Lines holding the word "systemy": how many does the material below have? Answer with nothing but the number.
++++ Extracted information
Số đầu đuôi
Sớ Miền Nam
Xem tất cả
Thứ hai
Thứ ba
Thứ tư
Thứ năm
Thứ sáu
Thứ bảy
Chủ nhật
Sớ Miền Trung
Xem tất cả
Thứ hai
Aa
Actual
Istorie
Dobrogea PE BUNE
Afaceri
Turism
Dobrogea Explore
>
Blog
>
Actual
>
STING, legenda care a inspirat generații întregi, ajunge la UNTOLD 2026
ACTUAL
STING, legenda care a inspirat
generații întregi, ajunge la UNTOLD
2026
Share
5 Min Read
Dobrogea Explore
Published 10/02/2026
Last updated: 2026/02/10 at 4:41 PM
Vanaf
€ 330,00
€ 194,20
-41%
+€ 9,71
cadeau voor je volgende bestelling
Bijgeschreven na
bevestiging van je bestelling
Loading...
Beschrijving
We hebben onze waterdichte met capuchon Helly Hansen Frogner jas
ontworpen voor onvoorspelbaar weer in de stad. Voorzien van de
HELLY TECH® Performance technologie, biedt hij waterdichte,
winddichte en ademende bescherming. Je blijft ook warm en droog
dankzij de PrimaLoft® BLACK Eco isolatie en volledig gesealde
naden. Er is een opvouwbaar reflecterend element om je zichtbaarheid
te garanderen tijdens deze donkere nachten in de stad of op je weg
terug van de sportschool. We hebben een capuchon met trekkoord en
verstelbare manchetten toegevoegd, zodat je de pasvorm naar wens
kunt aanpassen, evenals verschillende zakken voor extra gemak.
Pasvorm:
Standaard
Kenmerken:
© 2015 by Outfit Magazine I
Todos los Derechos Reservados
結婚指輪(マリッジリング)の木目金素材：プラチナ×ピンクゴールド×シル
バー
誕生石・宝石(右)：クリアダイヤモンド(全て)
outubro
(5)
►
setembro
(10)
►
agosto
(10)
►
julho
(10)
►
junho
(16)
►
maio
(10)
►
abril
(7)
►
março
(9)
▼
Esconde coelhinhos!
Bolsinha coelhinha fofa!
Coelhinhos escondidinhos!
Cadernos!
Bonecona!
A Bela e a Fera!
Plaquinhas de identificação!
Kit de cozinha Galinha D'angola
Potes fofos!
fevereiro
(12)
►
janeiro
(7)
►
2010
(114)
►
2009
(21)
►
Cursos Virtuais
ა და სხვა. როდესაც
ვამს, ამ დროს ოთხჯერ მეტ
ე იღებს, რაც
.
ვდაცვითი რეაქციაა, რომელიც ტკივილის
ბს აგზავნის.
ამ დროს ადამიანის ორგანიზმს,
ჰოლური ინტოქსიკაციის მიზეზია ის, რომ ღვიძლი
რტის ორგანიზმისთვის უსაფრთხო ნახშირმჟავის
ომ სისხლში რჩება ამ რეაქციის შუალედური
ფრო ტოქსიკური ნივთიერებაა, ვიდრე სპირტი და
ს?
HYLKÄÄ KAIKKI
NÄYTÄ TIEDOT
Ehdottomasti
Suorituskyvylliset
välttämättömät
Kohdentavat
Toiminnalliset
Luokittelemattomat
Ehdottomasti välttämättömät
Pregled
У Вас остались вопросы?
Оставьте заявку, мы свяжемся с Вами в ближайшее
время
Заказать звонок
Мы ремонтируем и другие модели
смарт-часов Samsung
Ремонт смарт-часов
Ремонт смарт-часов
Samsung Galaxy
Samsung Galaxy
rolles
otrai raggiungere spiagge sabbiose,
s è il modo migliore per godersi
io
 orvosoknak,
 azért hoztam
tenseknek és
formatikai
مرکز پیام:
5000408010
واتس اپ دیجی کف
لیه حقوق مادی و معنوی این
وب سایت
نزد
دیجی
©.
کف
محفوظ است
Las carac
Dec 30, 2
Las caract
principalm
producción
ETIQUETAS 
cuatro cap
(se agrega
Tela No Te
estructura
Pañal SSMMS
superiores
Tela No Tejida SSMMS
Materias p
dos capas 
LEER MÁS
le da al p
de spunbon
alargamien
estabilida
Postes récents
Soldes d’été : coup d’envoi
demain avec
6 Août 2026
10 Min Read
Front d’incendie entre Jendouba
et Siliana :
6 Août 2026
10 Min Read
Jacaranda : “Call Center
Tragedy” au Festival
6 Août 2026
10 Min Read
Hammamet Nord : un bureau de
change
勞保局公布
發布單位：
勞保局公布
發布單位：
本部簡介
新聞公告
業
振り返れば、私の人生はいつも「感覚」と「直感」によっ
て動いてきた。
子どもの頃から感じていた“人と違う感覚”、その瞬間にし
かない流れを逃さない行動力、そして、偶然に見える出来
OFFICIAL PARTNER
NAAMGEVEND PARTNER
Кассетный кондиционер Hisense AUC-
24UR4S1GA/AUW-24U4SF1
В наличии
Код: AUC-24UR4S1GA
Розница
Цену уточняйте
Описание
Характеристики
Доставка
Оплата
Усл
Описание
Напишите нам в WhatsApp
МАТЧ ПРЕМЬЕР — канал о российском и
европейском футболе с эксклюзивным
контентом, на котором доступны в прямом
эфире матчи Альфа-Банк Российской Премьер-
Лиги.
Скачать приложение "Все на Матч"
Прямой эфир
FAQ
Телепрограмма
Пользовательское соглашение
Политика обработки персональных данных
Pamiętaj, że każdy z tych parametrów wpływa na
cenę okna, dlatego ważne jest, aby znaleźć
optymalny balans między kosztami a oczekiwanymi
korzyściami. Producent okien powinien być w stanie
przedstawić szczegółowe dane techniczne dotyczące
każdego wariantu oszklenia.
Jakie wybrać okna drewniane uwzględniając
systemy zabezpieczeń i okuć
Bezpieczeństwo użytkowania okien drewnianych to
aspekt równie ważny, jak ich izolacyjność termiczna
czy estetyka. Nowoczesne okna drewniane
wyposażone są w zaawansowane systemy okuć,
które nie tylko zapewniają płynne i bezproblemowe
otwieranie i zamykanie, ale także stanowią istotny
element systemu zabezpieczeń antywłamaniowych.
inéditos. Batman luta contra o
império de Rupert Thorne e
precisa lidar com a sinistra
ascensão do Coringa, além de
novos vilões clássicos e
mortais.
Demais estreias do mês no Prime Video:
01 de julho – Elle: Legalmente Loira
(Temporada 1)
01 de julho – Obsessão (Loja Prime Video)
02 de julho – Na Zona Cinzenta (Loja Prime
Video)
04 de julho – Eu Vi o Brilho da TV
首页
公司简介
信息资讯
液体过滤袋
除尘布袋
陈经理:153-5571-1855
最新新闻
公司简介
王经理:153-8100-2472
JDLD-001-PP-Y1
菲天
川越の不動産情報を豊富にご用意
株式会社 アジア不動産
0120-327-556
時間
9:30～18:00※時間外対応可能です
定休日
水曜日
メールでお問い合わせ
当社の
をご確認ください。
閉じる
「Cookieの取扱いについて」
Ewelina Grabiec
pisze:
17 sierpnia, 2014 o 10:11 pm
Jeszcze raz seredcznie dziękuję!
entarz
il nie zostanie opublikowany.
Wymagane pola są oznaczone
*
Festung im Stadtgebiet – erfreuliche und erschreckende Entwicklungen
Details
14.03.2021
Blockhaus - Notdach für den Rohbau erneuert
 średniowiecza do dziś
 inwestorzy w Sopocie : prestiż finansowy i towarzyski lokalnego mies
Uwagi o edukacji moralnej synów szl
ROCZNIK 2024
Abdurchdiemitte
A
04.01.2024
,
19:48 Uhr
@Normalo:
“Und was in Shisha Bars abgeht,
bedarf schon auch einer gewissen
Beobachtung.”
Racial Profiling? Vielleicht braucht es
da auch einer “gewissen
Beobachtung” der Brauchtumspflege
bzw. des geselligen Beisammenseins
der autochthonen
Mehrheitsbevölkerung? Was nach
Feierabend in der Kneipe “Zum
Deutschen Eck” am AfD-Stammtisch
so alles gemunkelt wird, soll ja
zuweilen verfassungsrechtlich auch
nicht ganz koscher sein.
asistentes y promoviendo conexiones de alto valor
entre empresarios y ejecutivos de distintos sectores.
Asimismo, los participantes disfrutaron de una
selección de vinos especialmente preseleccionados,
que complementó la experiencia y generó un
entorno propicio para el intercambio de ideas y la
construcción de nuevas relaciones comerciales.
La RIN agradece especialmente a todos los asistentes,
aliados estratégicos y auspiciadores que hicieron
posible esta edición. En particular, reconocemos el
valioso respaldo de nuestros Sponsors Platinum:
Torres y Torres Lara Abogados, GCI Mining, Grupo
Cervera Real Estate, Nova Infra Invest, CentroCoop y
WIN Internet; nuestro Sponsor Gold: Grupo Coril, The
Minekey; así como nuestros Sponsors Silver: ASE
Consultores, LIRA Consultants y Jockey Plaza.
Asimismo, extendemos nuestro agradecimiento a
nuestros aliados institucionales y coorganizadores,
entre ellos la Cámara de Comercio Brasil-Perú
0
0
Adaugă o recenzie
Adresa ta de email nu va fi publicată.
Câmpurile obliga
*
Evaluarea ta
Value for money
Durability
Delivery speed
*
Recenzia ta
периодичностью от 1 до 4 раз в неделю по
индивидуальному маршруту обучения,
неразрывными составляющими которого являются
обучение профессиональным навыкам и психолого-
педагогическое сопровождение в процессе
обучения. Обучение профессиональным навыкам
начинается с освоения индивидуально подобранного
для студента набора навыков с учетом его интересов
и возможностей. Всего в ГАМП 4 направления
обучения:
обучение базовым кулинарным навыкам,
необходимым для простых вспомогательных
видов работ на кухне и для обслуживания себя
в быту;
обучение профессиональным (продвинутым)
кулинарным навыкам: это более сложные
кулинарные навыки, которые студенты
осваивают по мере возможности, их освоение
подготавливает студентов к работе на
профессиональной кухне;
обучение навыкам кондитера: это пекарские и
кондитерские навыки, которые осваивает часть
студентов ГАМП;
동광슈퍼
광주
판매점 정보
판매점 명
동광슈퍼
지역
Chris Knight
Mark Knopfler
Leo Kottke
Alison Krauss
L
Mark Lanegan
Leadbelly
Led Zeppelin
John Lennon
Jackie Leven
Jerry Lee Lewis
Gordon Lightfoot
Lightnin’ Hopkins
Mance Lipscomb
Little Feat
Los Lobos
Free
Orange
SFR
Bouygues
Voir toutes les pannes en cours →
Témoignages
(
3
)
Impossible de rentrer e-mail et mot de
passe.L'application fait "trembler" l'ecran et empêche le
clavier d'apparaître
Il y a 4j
++++++++
Solved exercise — 2